Countercurrent Multiplication The stable osmotic gradient in the renal medulla is only possible because all of the following are true: 1.Descending limb of loop of Henle is highly permeable to salt and water 2.Ascending limb of loop of Henle has highly active sodium pump 3.The two limbs of the loop of Henle are close to each other 4.Fluid flows in opposite directions in the two limbs 5.Blood flow in the vasa recta is sluggish Interacting fluids flowing in opposite directions in parallel pipes is called countercurrent flow. The mechanism by which an osmotic gradient is created in the renal medulla is called the countercurrent mechanism
So what? The osmotic gradient created by only 20% of the nephrons is passed through by every collecting duct. If collecting ducts are very permeable to water, they’ll lose about 75% of the volume in them and will become 1200 mOsm instead of 310 mOsm. If collecting ducts are impermeable to water, the fluid leaving them (urine) will have the same volume and osmolarity as the fluid that entered them (about 310 mOsm). Therefore, if there was a way to control collecting duct permeability to water, we could control volume of fluid lost in urine (and, as an incidental effect, the urine osmolarity) Good news! There is a way to do it.
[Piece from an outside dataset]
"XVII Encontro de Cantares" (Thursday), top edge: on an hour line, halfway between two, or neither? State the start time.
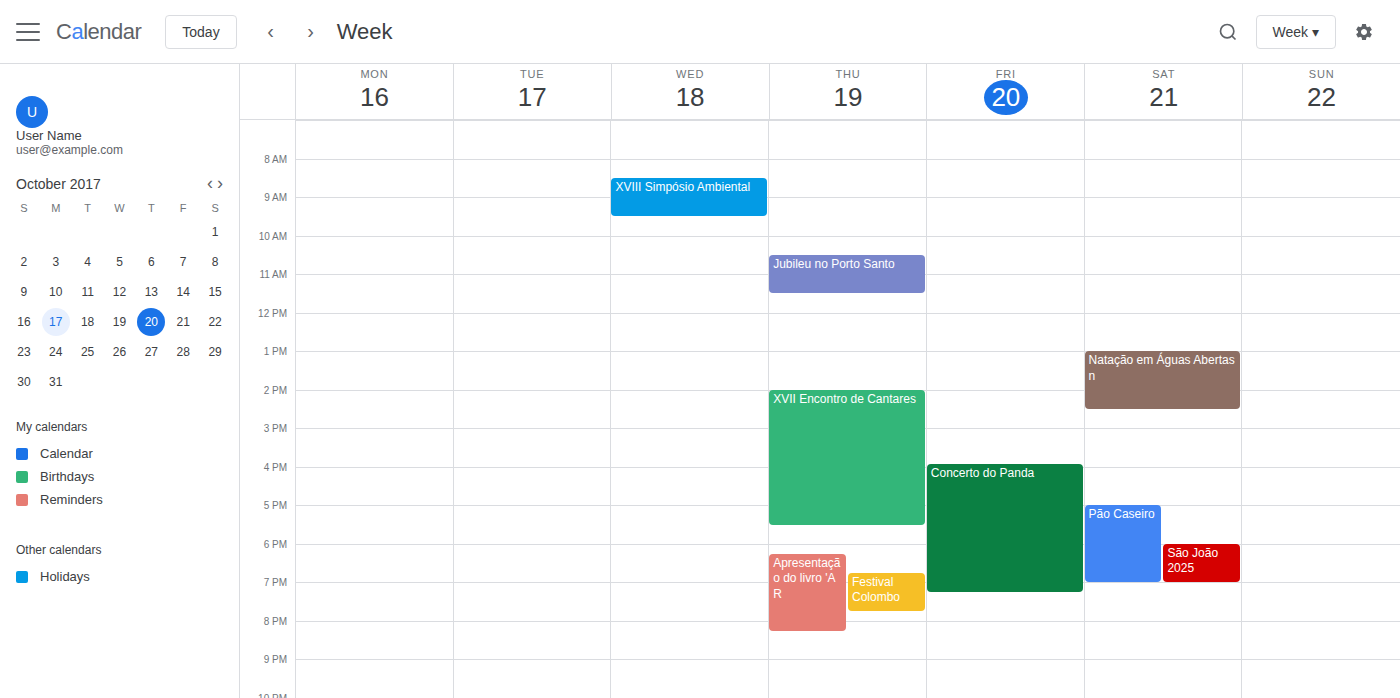
2:00 PM -- exactly on the 2 PM line.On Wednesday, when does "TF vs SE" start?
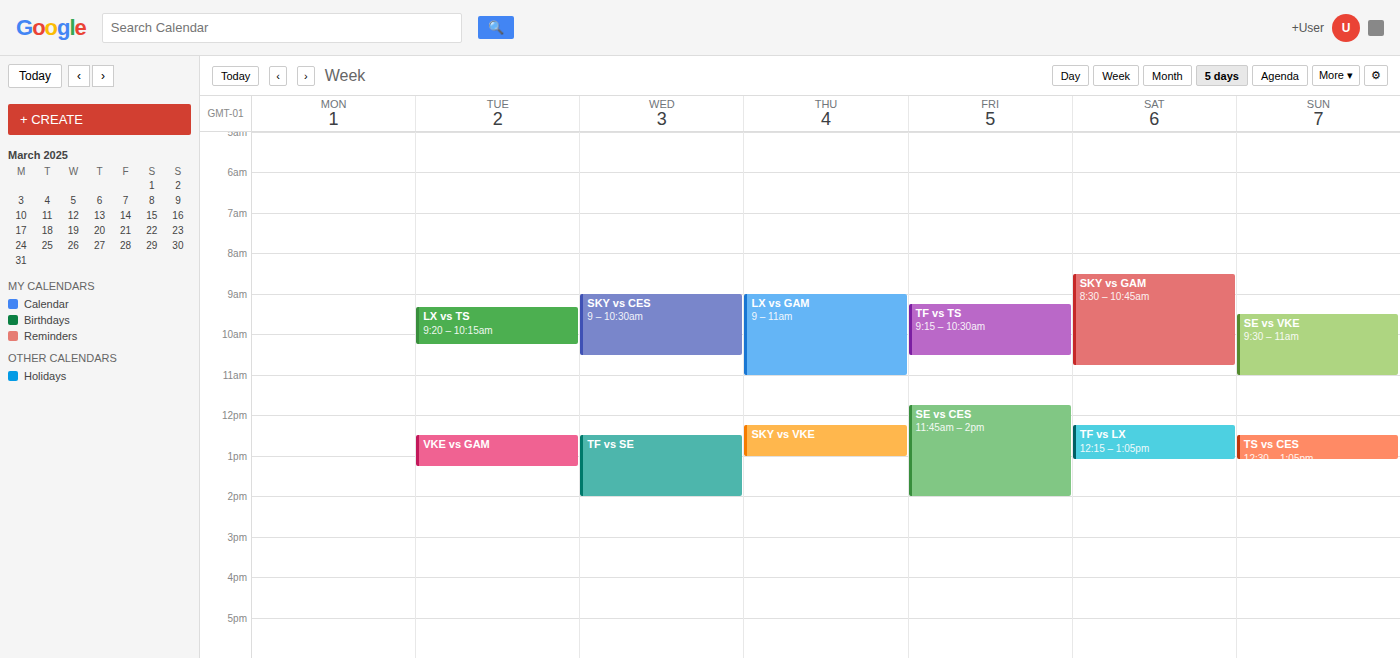
12:30 PMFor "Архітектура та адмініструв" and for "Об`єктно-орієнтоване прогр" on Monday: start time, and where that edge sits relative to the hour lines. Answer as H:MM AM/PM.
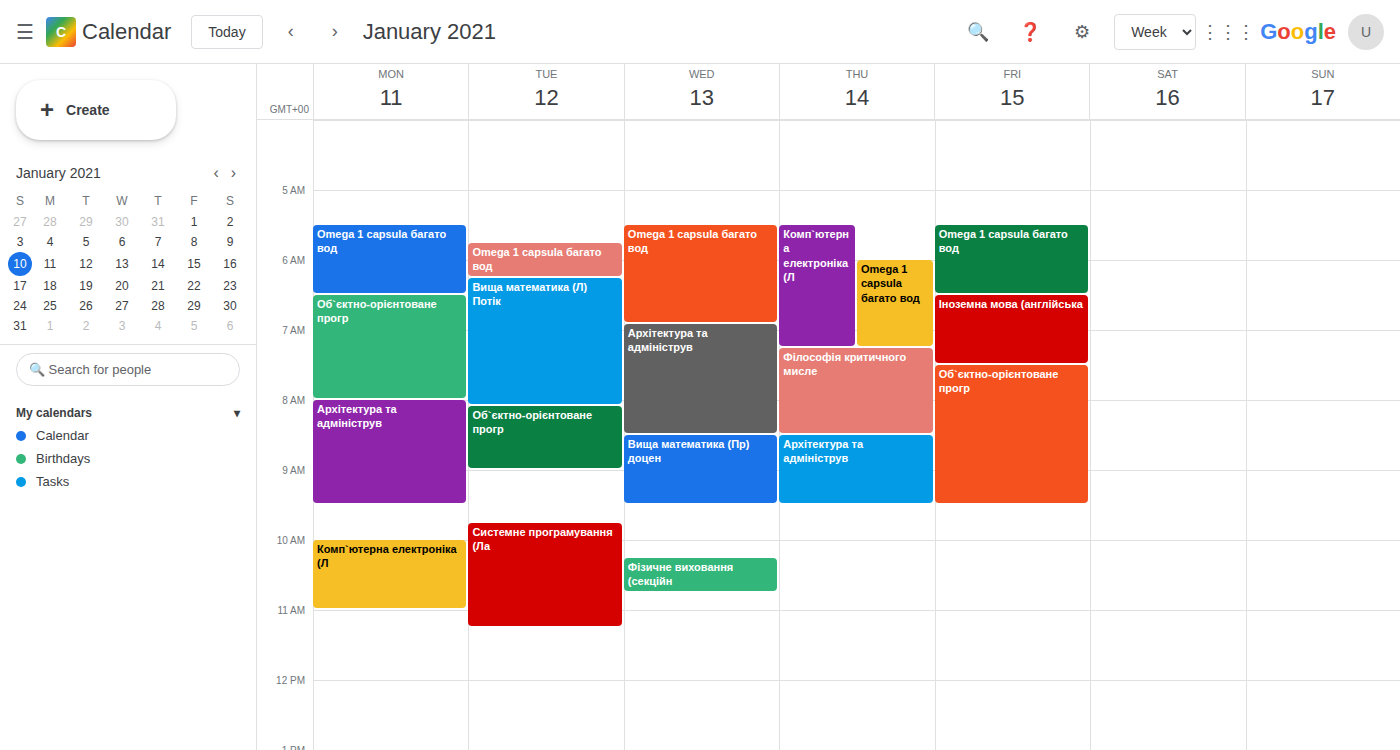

Antidiuretic Hormone Remember the hypothalamus? It has osmoreceptors that monitor the osmolarity of plasma. When plasma osmolarity is above normal (during dehydration), the osmoreceptors secrete a hormone, antidiuretic hormone (= ADH). Antidiuresis = reduced urine production. ADH increases collecting duct water permeability, thus, more water reabsorption. Result is lower volume of more concentrated (darker) urine. Low ADH levels let collecting ducts remain pretty impermeable to water. Hence, larger volumes of urine, which is more dilute. This is the most important mechanism for regulating extracellular fluid volume, which is how we regulate arterial pressure over the long term.